In recent years, there have been efforts to have categories encompassing complicated grief reactions in the Diagnostic and Statistical Manual of Mental Disorders (DSM-5) that mental health professionals use to characterize disorders. One such proposed category is prolonged grief disorder. At the time of writing, it is likely that a diagnostic category for some form of complicated grief will be included in the DSM-5, but it is premature to assess how grief complications will be recognized.

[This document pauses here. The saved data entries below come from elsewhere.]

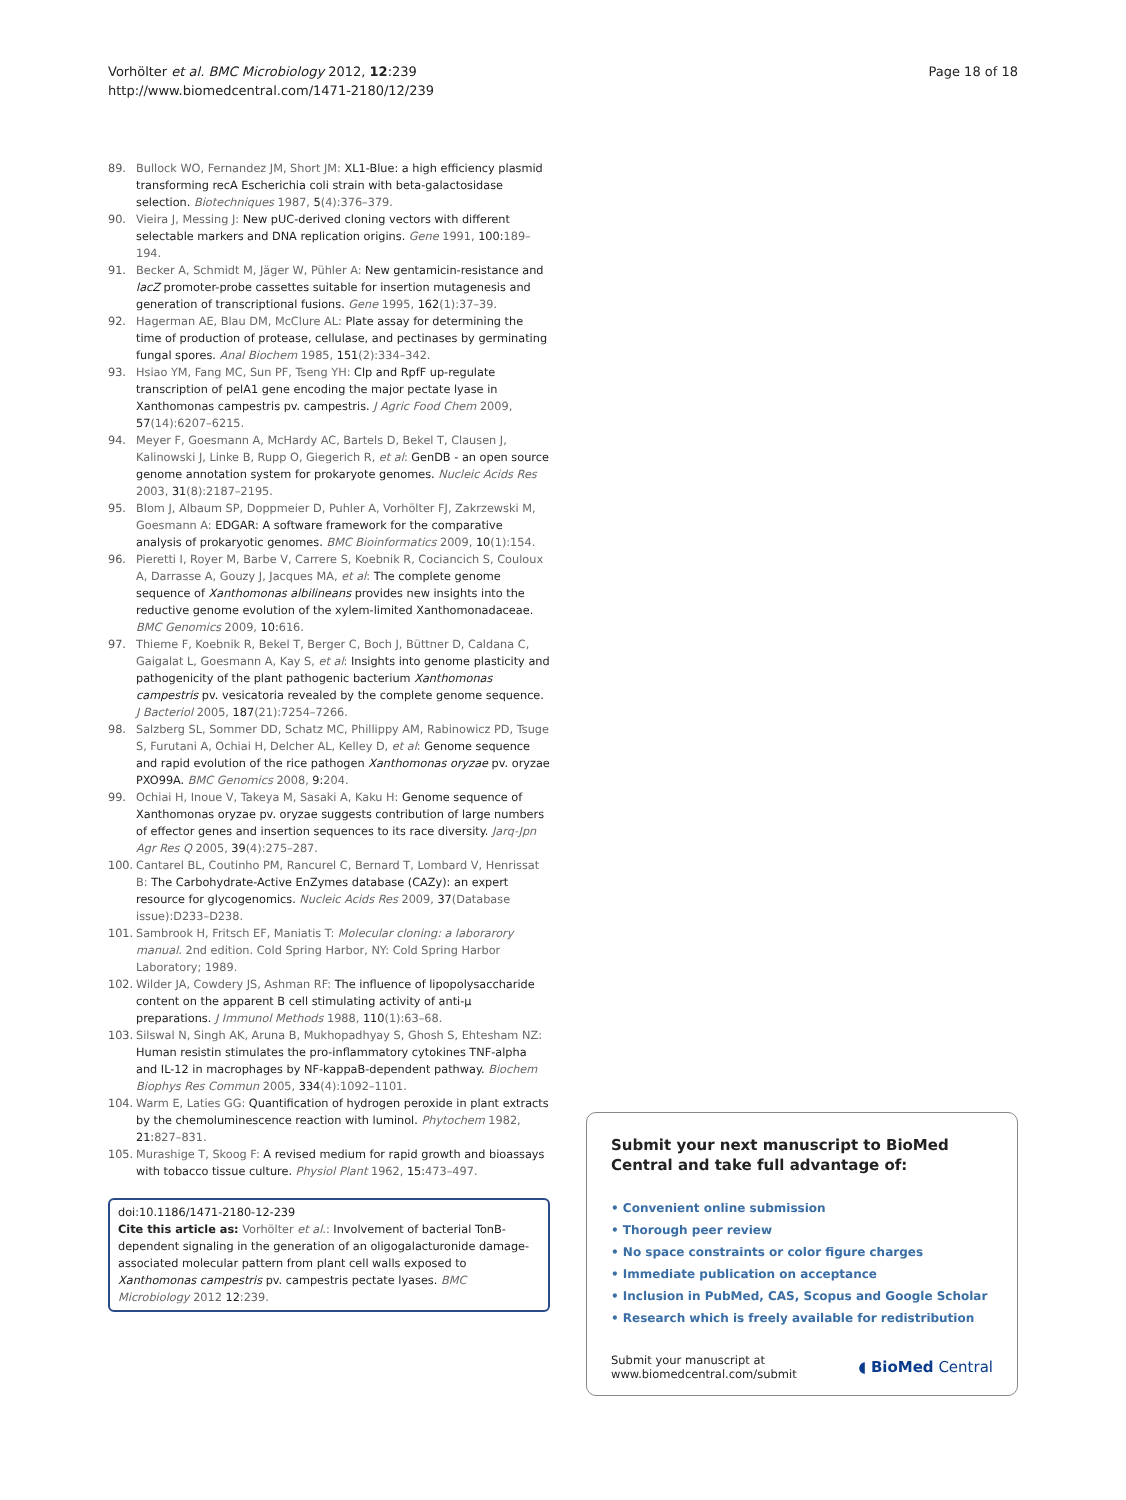Vorhölter et al. BMC Microbiology 2012, 12:239
http://www.biomedcentral.com/1471-2180/12/239
Page 18 of 18
89. Bullock WO, Fernandez JM, Short JM: XL1-Blue: a high efficiency plasmid transforming recA Escherichia coli strain with beta-galactosidase selection. Biotechniques 1987, 5(4):376–379.
90. Vieira J, Messing J: New pUC-derived cloning vectors with different selectable markers and DNA replication origins. Gene 1991, 100:189–194.
91. Becker A, Schmidt M, Jäger W, Pühler A: New gentamicin-resistance and lacZ promoter-probe cassettes suitable for insertion mutagenesis and generation of transcriptional fusions. Gene 1995, 162(1):37–39.
92. Hagerman AE, Blau DM, McClure AL: Plate assay for determining the time of production of protease, cellulase, and pectinases by germinating fungal spores. Anal Biochem 1985, 151(2):334–342.
93. Hsiao YM, Fang MC, Sun PF, Tseng YH: Clp and RpfF up-regulate transcription of pelA1 gene encoding the major pectate lyase in Xanthomonas campestris pv. campestris. J Agric Food Chem 2009, 57(14):6207–6215.
94. Meyer F, Goesmann A, McHardy AC, Bartels D, Bekel T, Clausen J, Kalinowski J, Linke B, Rupp O, Giegerich R, et al: GenDB - an open source genome annotation system for prokaryote genomes. Nucleic Acids Res 2003, 31(8):2187–2195.
95. Blom J, Albaum SP, Doppmeier D, Puhler A, Vorhölter FJ, Zakrzewski M, Goesmann A: EDGAR: A software framework for the comparative analysis of prokaryotic genomes. BMC Bioinformatics 2009, 10(1):154.
96. Pieretti I, Royer M, Barbe V, Carrere S, Koebnik R, Cociancich S, Couloux A, Darrasse A, Gouzy J, Jacques MA, et al: The complete genome sequence of Xanthomonas albilineans provides new insights into the reductive genome evolution of the xylem-limited Xanthomonadaceae. BMC Genomics 2009, 10:616.
97. Thieme F, Koebnik R, Bekel T, Berger C, Boch J, Büttner D, Caldana C, Gaigalat L, Goesmann A, Kay S, et al: Insights into genome plasticity and pathogenicity of the plant pathogenic bacterium Xanthomonas campestris pv. vesicatoria revealed by the complete genome sequence. J Bacteriol 2005, 187(21):7254–7266.
98. Salzberg SL, Sommer DD, Schatz MC, Phillippy AM, Rabinowicz PD, Tsuge S, Furutani A, Ochiai H, Delcher AL, Kelley D, et al: Genome sequence and rapid evolution of the rice pathogen Xanthomonas oryzae pv. oryzae PXO99A. BMC Genomics 2008, 9:204.
99. Ochiai H, Inoue V, Takeya M, Sasaki A, Kaku H: Genome sequence of Xanthomonas oryzae pv. oryzae suggests contribution of large numbers of effector genes and insertion sequences to its race diversity. Jarq-Jpn Agr Res Q 2005, 39(4):275–287.
100. Cantarel BL, Coutinho PM, Rancurel C, Bernard T, Lombard V, Henrissat B: The Carbohydrate-Active EnZymes database (CAZy): an expert resource for glycogenomics. Nucleic Acids Res 2009, 37(Database issue):D233–D238.
101. Sambrook H, Fritsch EF, Maniatis T: Molecular cloning: a laborarory manual. 2nd edition. Cold Spring Harbor, NY: Cold Spring Harbor Laboratory; 1989.
102. Wilder JA, Cowdery JS, Ashman RF: The influence of lipopolysaccharide content on the apparent B cell stimulating activity of anti-μ preparations. J Immunol Methods 1988, 110(1):63–68.
103. Silswal N, Singh AK, Aruna B, Mukhopadhyay S, Ghosh S, Ehtesham NZ: Human resistin stimulates the pro-inflammatory cytokines TNF-alpha and IL-12 in macrophages by NF-kappaB-dependent pathway. Biochem Biophys Res Commun 2005, 334(4):1092–1101.
104. Warm E, Laties GG: Quantification of hydrogen peroxide in plant extracts by the chemoluminescence reaction with luminol. Phytochem 1982, 21:827–831.
105. Murashige T, Skoog F: A revised medium for rapid growth and bioassays with tobacco tissue culture. Physiol Plant 1962, 15:473–497.
doi:10.1186/1471-2180-12-239
Cite this article as: Vorhölter et al.: Involvement of bacterial TonB-dependent signaling in the generation of an oligogalacturonide damage-associated molecular pattern from plant cell walls exposed to Xanthomonas campestris pv. campestris pectate lyases. BMC Microbiology 2012 12:239.
Submit your next manuscript to BioMed Central and take full advantage of:
• Convenient online submission
• Thorough peer review
• No space constraints or color figure charges
• Immediate publication on acceptance
• Inclusion in PubMed, CAS, Scopus and Google Scholar
• Research which is freely available for redistribution
Submit your manuscript at
www.biomedcentral.com/submit
◖ BioMed Central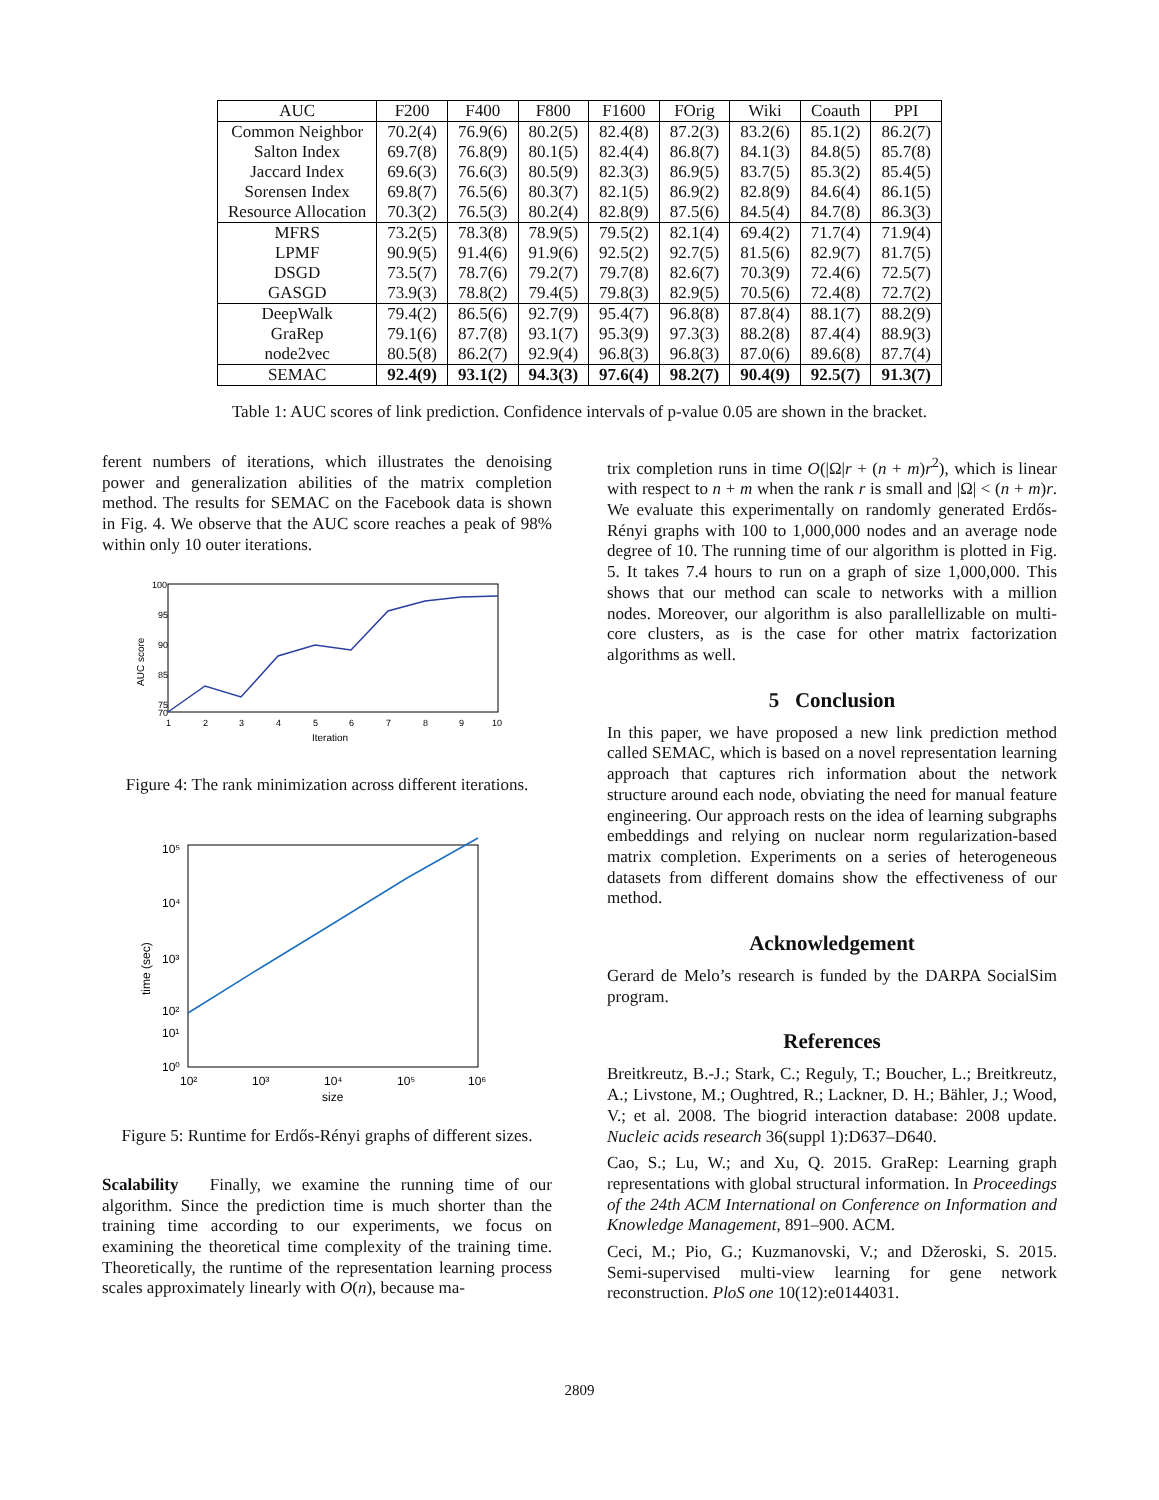| AUC | F200 | F400 | F800 | F1600 | FOrig | Wiki | Coauth | PPI |
| --- | --- | --- | --- | --- | --- | --- | --- | --- |
| Common Neighbor | 70.2(4) | 76.9(6) | 80.2(5) | 82.4(8) | 87.2(3) | 83.2(6) | 85.1(2) | 86.2(7) |
| Salton Index | 69.7(8) | 76.8(9) | 80.1(5) | 82.4(4) | 86.8(7) | 84.1(3) | 84.8(5) | 85.7(8) |
| Jaccard Index | 69.6(3) | 76.6(3) | 80.5(9) | 82.3(3) | 86.9(5) | 83.7(5) | 85.3(2) | 85.4(5) |
| Sorensen Index | 69.8(7) | 76.5(6) | 80.3(7) | 82.1(5) | 86.9(2) | 82.8(9) | 84.6(4) | 86.1(5) |
| Resource Allocation | 70.3(2) | 76.5(3) | 80.2(4) | 82.8(9) | 87.5(6) | 84.5(4) | 84.7(8) | 86.3(3) |
| MFRS | 73.2(5) | 78.3(8) | 78.9(5) | 79.5(2) | 82.1(4) | 69.4(2) | 71.7(4) | 71.9(4) |
| LPMF | 90.9(5) | 91.4(6) | 91.9(6) | 92.5(2) | 92.7(5) | 81.5(6) | 82.9(7) | 81.7(5) |
| DSGD | 73.5(7) | 78.7(6) | 79.2(7) | 79.7(8) | 82.6(7) | 70.3(9) | 72.4(6) | 72.5(7) |
| GASGD | 73.9(3) | 78.8(2) | 79.4(5) | 79.8(3) | 82.9(5) | 70.5(6) | 72.4(8) | 72.7(2) |
| DeepWalk | 79.4(2) | 86.5(6) | 92.7(9) | 95.4(7) | 96.8(8) | 87.8(4) | 88.1(7) | 88.2(9) |
| GraRep | 79.1(6) | 87.7(8) | 93.1(7) | 95.3(9) | 97.3(3) | 88.2(8) | 87.4(4) | 88.9(3) |
| node2vec | 80.5(8) | 86.2(7) | 92.9(4) | 96.8(3) | 96.8(3) | 87.0(6) | 89.6(8) | 87.7(4) |
| SEMAC | 92.4(9) | 93.1(2) | 94.3(3) | 97.6(4) | 98.2(7) | 90.4(9) | 92.5(7) | 91.3(7) |
Table 1: AUC scores of link prediction. Confidence intervals of p-value 0.05 are shown in the bracket.
ferent numbers of iterations, which illustrates the denoising power and generalization abilities of the matrix completion method. The results for SEMAC on the Facebook data is shown in Fig. 4. We observe that the AUC score reaches a peak of 98% within only 10 outer iterations.
100
95
90
85
75
70
1
2
3
4
5
6
7
8
9
10
Iteration
AUC score
Figure 4: The rank minimization across different iterations.
10⁵
10⁴
10³
10²
10¹
10⁰
10²
10³
10⁴
10⁵
10⁶
size
time (sec)
Figure 5: Runtime for Erdős-Rényi graphs of different sizes.
Scalability Finally, we examine the running time of our algorithm. Since the prediction time is much shorter than the training time according to our experiments, we focus on examining the theoretical time complexity of the training time. Theoretically, the runtime of the representation learning process scales approximately linearly with O(n), because ma-
trix completion runs in time O(|Ω|r + (n + m)r<sup>2</sup>), which is linear with respect to n + m when the rank r is small and |Ω| < (n + m)r. We evaluate this experimentally on randomly generated Erdős-Rényi graphs with 100 to 1,000,000 nodes and an average node degree of 10. The running time of our algorithm is plotted in Fig. 5. It takes 7.4 hours to run on a graph of size 1,000,000. This shows that our method can scale to networks with a million nodes. Moreover, our algorithm is also parallellizable on multi-core clusters, as is the case for other matrix factorization algorithms as well.
5 Conclusion
In this paper, we have proposed a new link prediction method called SEMAC, which is based on a novel representation learning approach that captures rich information about the network structure around each node, obviating the need for manual feature engineering. Our approach rests on the idea of learning subgraphs embeddings and relying on nuclear norm regularization-based matrix completion. Experiments on a series of heterogeneous datasets from different domains show the effectiveness of our method.
Acknowledgement
Gerard de Melo’s research is funded by the DARPA SocialSim program.
References
Breitkreutz, B.-J.; Stark, C.; Reguly, T.; Boucher, L.; Breitkreutz, A.; Livstone, M.; Oughtred, R.; Lackner, D. H.; Bähler, J.; Wood, V.; et al. 2008. The biogrid interaction database: 2008 update. Nucleic acids research 36(suppl 1):D637–D640.
Cao, S.; Lu, W.; and Xu, Q. 2015. GraRep: Learning graph representations with global structural information. In Proceedings of the 24th ACM International on Conference on Information and Knowledge Management, 891–900. ACM.
Ceci, M.; Pio, G.; Kuzmanovski, V.; and Džeroski, S. 2015. Semi-supervised multi-view learning for gene network reconstruction. PloS one 10(12):e0144031.
2809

In helping individuals deal with loss, pharmacological interventions, that is the use of medications to alleviate depression, anxiety, or other manifestations of grief, can sometimes be helpful, particularly when the grief is disabling, that is, severely compromising the individual's health or ability to function. Such interventions should be focused on particular conditions such as anxiety or depression, for example, which are precipitated or exacerbated by the bereavement. Pharmacological interventions generally should be accompanied by psychotherapy.